Atwood, Margaret Eleanor

Atwood, Margaret Eleanor,

1939–, Canadian novelist and poet. Atwood is a skilled and powerful storyteller whose novels, set mainly in the near future, sometimes make use of such popular genres as historical, detective, and science fiction. Her writing typically treats contemporary issues, such as feminism, sexual politics, the fate of Canada and Canadian literature, and the intrusive nature of mass society. Her best-known novel, The Handmaid's Tale (1986; film 1990, miniseries 2017–), is set in a mid-21st-century American dystopia controlled by religious extremists, where men rule and women are wives, servants, or childbearers. Among her other novels are The Edible Woman (1969), Surfacing (1972), Bodily Harm (1981), The Robber Bride (1993), Alias Grace (1996; miniseries 2017), The Blind Assassin (2000; Booker Prize), The Penelopiad (2005), and the postapocalyptic trilogy made up of Oryx and Crake (2003), The Year of the Flood (2009), and MaddAddam (2013). Her short stories have been collected in Dancing Girls (1983), Bluebeard's Eggs (1993), Moral Disorder (2006), and Stone Mattress (2014). She also has written several volumes of poetry, including The Circle Game (1965), Power Politics (1970), and True Stories (1981), and numerous essays. Her nonfiction includes Payback: Debt and the Shadow Side of Wealth (2008) and In Other Worlds: SF and the Human Imagination (2011).
· · · ·
» **ACTIVITY LIST**:
**a.** Using the entry on Margaret Atwood, explain in one to three sentences what kind of society The Handmaid's Tale depicts and who holds power in it.
**b.** List every short story collection named in the entry on Margaret Atwood, with its year.
**c.** According to the entry on Margaret Atwood, which of her novels won the Booker Prize?
The entries that follow come from a different source than the entry on Margaret Atwood.
· · · ·
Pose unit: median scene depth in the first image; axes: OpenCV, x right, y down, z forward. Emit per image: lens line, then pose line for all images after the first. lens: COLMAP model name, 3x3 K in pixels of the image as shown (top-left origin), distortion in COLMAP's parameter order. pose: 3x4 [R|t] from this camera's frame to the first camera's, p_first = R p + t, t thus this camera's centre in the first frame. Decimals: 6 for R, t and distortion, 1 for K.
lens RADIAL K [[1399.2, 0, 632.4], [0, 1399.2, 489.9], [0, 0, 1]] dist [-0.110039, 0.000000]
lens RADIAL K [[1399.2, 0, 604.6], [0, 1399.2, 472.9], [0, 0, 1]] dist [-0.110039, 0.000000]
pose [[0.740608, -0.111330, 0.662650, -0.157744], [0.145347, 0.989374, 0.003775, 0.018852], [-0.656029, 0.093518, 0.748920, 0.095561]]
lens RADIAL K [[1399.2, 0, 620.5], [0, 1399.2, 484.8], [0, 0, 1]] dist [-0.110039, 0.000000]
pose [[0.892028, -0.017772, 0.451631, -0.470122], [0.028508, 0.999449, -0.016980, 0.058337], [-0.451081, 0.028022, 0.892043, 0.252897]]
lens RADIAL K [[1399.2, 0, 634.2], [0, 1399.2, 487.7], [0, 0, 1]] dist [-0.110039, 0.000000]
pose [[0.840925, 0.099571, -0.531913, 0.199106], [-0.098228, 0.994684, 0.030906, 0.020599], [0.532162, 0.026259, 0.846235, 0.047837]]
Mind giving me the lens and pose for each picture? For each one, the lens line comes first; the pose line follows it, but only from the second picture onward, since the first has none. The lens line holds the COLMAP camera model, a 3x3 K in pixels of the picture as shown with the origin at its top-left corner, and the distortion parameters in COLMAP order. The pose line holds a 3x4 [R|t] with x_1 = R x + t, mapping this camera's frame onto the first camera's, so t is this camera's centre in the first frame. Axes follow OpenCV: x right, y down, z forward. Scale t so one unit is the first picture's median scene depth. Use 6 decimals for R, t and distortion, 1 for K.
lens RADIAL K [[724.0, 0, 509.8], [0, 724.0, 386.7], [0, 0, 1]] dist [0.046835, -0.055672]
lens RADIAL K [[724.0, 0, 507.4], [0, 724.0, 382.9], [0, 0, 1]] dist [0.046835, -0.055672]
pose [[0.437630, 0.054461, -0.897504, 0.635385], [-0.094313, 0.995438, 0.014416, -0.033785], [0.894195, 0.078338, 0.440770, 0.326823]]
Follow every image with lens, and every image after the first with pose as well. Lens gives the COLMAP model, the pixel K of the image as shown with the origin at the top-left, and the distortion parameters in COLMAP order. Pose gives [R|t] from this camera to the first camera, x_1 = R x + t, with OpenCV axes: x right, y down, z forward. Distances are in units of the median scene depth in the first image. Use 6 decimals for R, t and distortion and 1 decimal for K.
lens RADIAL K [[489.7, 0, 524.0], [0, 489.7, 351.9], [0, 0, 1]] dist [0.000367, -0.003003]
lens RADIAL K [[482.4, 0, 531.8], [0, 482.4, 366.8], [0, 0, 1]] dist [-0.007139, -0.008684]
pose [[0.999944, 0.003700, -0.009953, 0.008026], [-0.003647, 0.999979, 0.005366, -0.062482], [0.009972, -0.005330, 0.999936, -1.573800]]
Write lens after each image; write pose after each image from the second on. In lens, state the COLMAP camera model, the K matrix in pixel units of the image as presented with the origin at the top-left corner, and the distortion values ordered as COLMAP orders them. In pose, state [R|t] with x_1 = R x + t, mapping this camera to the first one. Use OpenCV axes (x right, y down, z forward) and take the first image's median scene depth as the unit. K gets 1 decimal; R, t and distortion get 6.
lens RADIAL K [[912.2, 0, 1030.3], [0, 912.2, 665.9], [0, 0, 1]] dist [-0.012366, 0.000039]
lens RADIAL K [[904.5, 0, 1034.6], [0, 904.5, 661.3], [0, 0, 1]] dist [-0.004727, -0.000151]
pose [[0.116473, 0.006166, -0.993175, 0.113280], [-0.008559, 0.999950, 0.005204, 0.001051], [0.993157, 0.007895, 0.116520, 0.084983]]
· · · ·
» **SOLUTIONS TO EACH TASK**:
**a.** The Handmaid's Tale is set in a mid-21st-century American dystopia controlled by religious extremists. In that society men rule, and women serve only as wives, servants, or childbearers.

**b.**
- Dancing Girls (1983)
- Bluebeard's Eggs (1993)
- Moral Disorder (2006)
- Stone Mattress (2014)

**c.** The Blind Assassin (2000).